Exactly as written and without the pictures, output the entries below.

[Opening SUPPLIED DATA section]

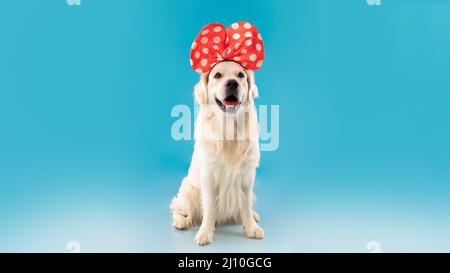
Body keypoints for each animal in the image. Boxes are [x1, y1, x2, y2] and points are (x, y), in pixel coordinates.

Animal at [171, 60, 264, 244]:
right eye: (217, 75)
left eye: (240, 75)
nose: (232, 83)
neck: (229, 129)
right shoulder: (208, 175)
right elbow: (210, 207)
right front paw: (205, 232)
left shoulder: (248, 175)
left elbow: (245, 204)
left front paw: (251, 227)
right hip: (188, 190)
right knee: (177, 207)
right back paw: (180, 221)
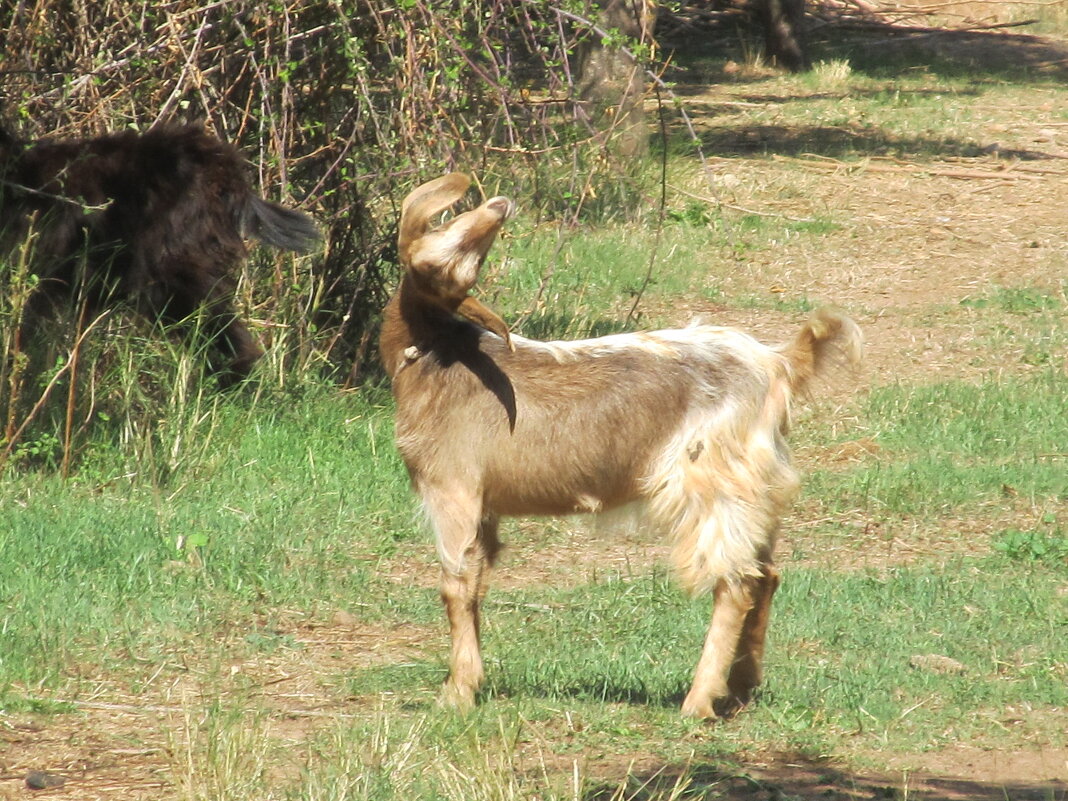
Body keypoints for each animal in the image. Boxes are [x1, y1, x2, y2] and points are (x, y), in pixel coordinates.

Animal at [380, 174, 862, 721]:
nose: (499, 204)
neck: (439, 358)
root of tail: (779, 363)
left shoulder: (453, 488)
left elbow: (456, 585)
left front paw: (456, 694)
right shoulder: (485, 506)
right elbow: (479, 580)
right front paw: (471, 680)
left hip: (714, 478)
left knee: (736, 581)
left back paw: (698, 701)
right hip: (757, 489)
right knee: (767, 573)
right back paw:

[Closing SUPPLIED DATA section]

■ **SOLUTION BELOW**:
Body keypoints for each animal in the image. Boxes are [x1, y1, x2, y2] and points are (x, y), in pixel coordinates.

Animal at [171, 60, 264, 244]:
right eye: (217, 75)
left eye: (240, 75)
nose: (232, 83)
neck: (229, 129)
right shoulder: (208, 175)
right elbow: (210, 207)
right front paw: (205, 232)
left shoulder: (248, 175)
left elbow: (245, 204)
left front paw: (251, 227)
right hip: (188, 190)
right knee: (177, 207)
right back paw: (180, 221)
Body keypoints for each animal in the image. Boxes are [x1, y1, x2, y2] and points are (x, y), in pixel coordinates.

Animal at [380, 174, 862, 721]:
nose: (499, 204)
neck: (439, 358)
root of tail: (779, 363)
left shoulder: (453, 488)
left elbow: (456, 585)
left front paw: (456, 694)
right shoulder: (485, 506)
right elbow: (479, 580)
right front paw: (471, 680)
left hip: (714, 478)
left knee: (736, 581)
left back paw: (698, 701)
right hip: (757, 489)
right knee: (767, 573)
right back paw:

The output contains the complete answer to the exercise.